How Powerful is Literature?

A democracy without books is not a democracy.” Marta Minujín, the creator of the “Parthenon of Books” (documenta 14, Kassel 2017), celebrates the enlightened significance of the printed word. And she is right to do so. Even in the digital age the physical book remains an important factor for the ability of a society to critically reflect upon itself and others. At the same time, one may cynically evaluate the significance of literature by the efforts directed against it: People and institutions fear its power, its unpredictability. Censorship is thus informed by a particular understanding of the arts: Literature, according to this vision, has the power to significantly impact society, therefore it is necessary to silence this power. It is a vision that says less about literature and more about its perception. It makes apparent the uneasiness of the powerful, of the sovereign’s lack of sovereignty.

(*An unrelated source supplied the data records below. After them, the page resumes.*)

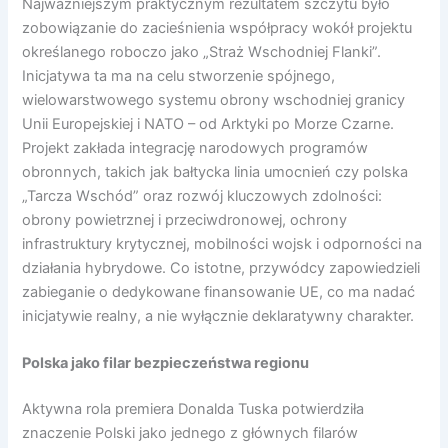
Najważniejszym praktycznym rezultatem szczytu było
zobowiązanie do zacieśnienia współpracy wokół projektu
określanego roboczo jako „Straż Wschodniej Flanki”.
Inicjatywa ta ma na celu stworzenie spójnego,
wielowarstwowego systemu obrony wschodniej granicy
Unii Europejskiej i NATO – od Arktyki po Morze Czarne.
Projekt zakłada integrację narodowych programów
obronnych, takich jak bałtycka linia umocnień czy polska
„Tarcza Wschód” oraz rozwój kluczowych zdolności:
obrony powietrznej i przeciwdronowej, ochrony
infrastruktury krytycznej, mobilności wojsk i odporności na
działania hybrydowe. Co istotne, przywódcy zapowiedzieli
zabieganie o dedykowane finansowanie UE, co ma nadać
inicjatywie realny, a nie wyłącznie deklaratywny charakter.
Polska jako filar bezpieczeństwa regionu
Aktywna rola premiera Donalda Tuska potwierdziła
znaczenie Polski jako jednego z głównych filarów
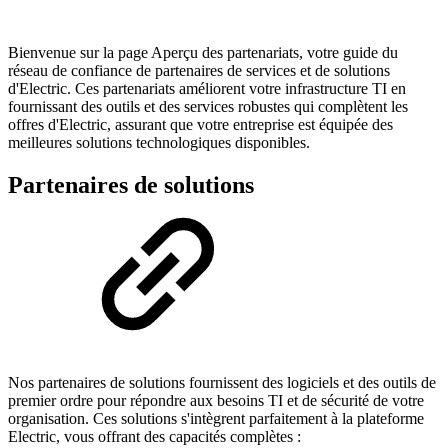
Bienvenue sur la page Aperçu des partenariats, votre guide du
réseau de confiance de partenaires de services et de solutions
d'Electric. Ces partenariats améliorent votre infrastructure TI en
fournissant des outils et des services robustes qui complètent les
offres d'Electric, assurant que votre entreprise est équipée des
meilleures solutions technologiques disponibles.
Partenaires de solutions
Nos partenaires de solutions fournissent des logiciels et des outils de
premier ordre pour répondre aux besoins TI et de sécurité de votre
organisation. Ces solutions s'intègrent parfaitement à la plateforme
Electric, vous offrant des capacités complètes :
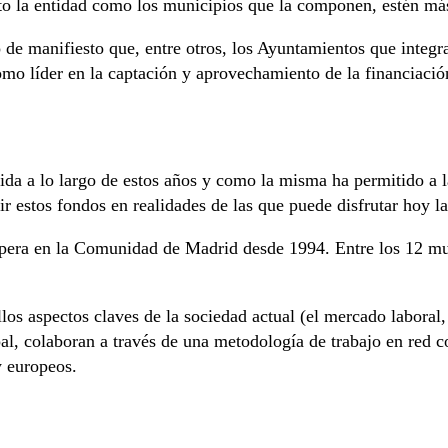
to la entidad como los municipios que la componen, estén más
so de manifiesto que, entre otros, los Ayuntamientos que int
 como líder en la captación y aprovechamiento de la financia
rida a lo largo de estos años y como la misma ha permitido a
ir estos fondos en realidades de las que puede disfrutar hoy l
opera en la Comunidad de Madrid desde 1994. Entre los 12 m
los aspectos claves de la sociedad actual (el mercado laboral,
al, colaboran a través de una metodología de trabajo en red c
y europeos.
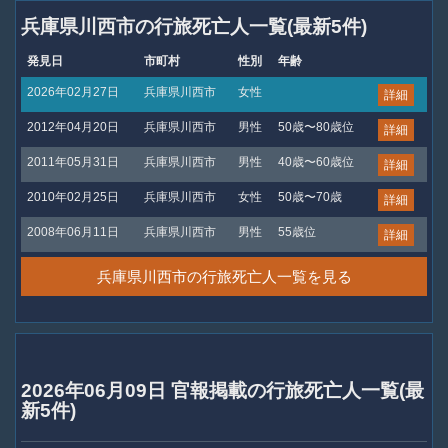
兵庫県川西市の行旅死亡人一覧(最新5件)
発見日
市町村
性別
年齢
2026年02月27日
兵庫県川西市
女性
詳細
2012年04月20日
兵庫県川西市
男性
50歳〜80歳位
詳細
2011年05月31日
兵庫県川西市
男性
40歳〜60歳位
詳細
2010年02月25日
兵庫県川西市
女性
50歳〜70歳
詳細
2008年06月11日
兵庫県川西市
男性
55歳位
詳細
兵庫県川西市の行旅死亡人一覧を見る
2026年06月09日 官報掲載の行旅死亡人一覧(最
新5件)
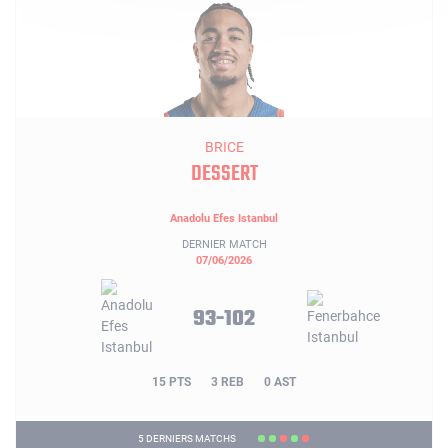
BRICE
DESSERT
Anadolu Efes Istanbul
DERNIER MATCH
07/06/2026
93-102
15 PTS
3 REB
0 AST
5 DERNIERS MATCHS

Nevertheless, the vision of a powerful and dangerous literature has little in common with reality, as recent research on censorship has shown. Reading a book does not automatically change a person and even less an entire society. Such notions ignore the independence of the readers (for instance their fidelity to identity-establishing world views) as well as the general complexity of social processes.

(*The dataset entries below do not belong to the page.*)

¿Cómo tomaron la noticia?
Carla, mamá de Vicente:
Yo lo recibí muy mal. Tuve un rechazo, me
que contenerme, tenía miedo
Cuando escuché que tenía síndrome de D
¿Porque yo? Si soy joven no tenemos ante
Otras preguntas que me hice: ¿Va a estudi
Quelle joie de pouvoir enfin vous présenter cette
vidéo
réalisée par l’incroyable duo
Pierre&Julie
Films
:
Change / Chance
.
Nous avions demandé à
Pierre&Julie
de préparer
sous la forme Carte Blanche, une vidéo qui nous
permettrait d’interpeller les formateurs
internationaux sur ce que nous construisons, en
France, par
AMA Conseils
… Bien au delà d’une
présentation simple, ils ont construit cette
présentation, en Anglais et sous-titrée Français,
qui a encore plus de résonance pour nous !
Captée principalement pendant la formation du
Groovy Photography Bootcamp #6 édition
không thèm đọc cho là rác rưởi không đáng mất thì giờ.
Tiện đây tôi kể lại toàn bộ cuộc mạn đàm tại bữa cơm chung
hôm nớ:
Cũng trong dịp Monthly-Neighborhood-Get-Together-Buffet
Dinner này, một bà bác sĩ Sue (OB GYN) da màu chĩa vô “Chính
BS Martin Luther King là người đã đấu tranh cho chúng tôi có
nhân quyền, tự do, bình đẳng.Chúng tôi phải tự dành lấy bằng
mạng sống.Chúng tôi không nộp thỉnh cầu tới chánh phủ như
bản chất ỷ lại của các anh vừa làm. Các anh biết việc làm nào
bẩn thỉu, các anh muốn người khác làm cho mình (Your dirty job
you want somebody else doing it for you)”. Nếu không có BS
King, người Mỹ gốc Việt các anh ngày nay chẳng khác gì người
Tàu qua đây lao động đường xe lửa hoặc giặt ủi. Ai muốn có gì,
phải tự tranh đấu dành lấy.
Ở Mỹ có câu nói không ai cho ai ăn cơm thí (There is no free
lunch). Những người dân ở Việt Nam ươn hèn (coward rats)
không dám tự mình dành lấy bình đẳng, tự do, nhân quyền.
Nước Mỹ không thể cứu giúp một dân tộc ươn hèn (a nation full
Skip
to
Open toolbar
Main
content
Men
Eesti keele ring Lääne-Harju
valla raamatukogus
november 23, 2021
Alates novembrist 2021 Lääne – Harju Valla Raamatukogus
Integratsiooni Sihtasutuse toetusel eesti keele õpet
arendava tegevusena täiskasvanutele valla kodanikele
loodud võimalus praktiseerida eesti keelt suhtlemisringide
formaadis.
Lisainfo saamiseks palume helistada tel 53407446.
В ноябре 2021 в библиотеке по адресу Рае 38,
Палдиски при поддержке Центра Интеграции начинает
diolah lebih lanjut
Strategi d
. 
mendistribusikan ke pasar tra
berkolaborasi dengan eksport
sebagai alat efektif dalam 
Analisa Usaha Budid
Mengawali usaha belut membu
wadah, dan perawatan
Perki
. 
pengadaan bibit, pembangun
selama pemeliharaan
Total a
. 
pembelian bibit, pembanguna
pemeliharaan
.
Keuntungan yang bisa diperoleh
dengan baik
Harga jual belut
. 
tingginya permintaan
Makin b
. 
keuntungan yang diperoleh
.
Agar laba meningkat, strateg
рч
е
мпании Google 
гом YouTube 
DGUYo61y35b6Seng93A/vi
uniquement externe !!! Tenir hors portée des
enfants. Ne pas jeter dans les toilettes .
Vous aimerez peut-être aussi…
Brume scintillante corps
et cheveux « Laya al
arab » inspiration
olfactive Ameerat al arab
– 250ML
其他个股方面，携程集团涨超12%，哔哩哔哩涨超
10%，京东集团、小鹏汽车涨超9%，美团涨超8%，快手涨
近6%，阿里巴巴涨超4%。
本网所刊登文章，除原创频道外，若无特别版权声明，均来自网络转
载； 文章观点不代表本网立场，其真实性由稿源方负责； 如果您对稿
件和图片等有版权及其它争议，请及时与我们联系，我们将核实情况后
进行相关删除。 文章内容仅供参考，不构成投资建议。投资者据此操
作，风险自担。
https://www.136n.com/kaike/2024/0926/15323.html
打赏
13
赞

Indeed, a book almost never changes a human being. Repressive censorship, however, does: It makes people fearful, wary and tight-lipped. But censorship is not only unnecessary and harmful, most often it is also counterproductive. “What Rome prohibits, the people will most certainly read” – already in the early modern period this was general knowledge vis-á-vis the effects of the “Index Librorum Prohibitorum” issued by the Catholic Church. To this day, a book cannot hope for better advertisement or for a better endorsement than to be banned.

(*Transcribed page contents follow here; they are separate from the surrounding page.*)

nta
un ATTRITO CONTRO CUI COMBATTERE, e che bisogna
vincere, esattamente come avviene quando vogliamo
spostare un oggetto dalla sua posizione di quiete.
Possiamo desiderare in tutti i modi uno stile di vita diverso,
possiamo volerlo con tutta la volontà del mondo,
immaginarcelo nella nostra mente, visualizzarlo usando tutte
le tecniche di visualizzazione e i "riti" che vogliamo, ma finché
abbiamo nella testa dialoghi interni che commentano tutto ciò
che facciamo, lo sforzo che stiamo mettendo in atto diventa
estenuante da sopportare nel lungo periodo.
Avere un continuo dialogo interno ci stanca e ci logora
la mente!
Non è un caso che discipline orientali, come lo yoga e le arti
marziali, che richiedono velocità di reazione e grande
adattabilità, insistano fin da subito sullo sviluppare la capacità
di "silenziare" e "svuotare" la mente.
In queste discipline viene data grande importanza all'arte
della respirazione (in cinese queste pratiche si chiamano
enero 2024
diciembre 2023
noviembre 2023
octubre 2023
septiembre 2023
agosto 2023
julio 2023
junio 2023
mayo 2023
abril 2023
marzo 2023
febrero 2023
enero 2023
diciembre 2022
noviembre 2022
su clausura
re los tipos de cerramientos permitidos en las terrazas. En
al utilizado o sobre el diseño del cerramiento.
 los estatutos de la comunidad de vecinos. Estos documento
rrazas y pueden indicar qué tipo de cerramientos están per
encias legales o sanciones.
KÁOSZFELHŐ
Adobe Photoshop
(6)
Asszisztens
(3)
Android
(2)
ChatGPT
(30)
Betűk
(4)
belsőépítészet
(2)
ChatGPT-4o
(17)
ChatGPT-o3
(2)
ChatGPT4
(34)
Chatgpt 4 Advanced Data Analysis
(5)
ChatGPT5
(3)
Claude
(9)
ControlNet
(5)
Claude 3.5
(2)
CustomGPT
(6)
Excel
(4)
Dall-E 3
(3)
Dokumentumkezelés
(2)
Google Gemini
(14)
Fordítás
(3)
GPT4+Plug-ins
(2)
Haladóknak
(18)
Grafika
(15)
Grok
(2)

Censorship does not, however, always fail, at time it is indeed successful. To be sure, Werner Fuld, a leading scholar on censorship, remains optimistic, and he is not the only one to believe that the efforts of the censors will ultimately prove futile. In the end, ideas are always stronger than laws. In a similar vein, Marta Minujín’s “Parthenon of Books” was described in the press as a monument to freedom of thought, demonstrating that the collective memory of humankind is stronger than any form of censorship.
Such a broad perspective, however, obscures the very real and very grave partial victories of censorship. Censorship curtails the freedom of its victims, it complicates their lives and prematurely ends them in the most severe cases. It possibly eradicates ideas that could have shaped the future. Cross-checks are impossible: Nobody knows the history of concealed ideas.

No Save Havens

No matter how frequently the failures, the inefficacy and the self-defeating qualities of censorship become apparent, its proponents and agents continue to put their faith in their own control mania. The history of institutional censorship, from the early modern period to the present day, is by and large a history of its growth, its professionalization and systematization, of its pervasion of and proliferation throughout society, culminating in the surveillance apparatuses of modern totalitarian states. The end of censorship does not seem to be near.

Regardless of the demonstrable developments towards democratization across the world, people across the world continue to be persecuted due to their opinions and attitudes, the freedom of the press remains under attack, road blocks are set up along the access routes to knowledge. Even the archaic ritual of book burning persists to the present day, in the Middle East as well as in the USA, in England and Italy.

There are no safe havens, not even in democratic societies. In each society, freedom of expression must constantly be protected, inculcated and exercised. Do we, in fact, have more or less censorship today, more or less freedom than in the past? This question is difficult to answer, but an all-clear signal is not on the horizon.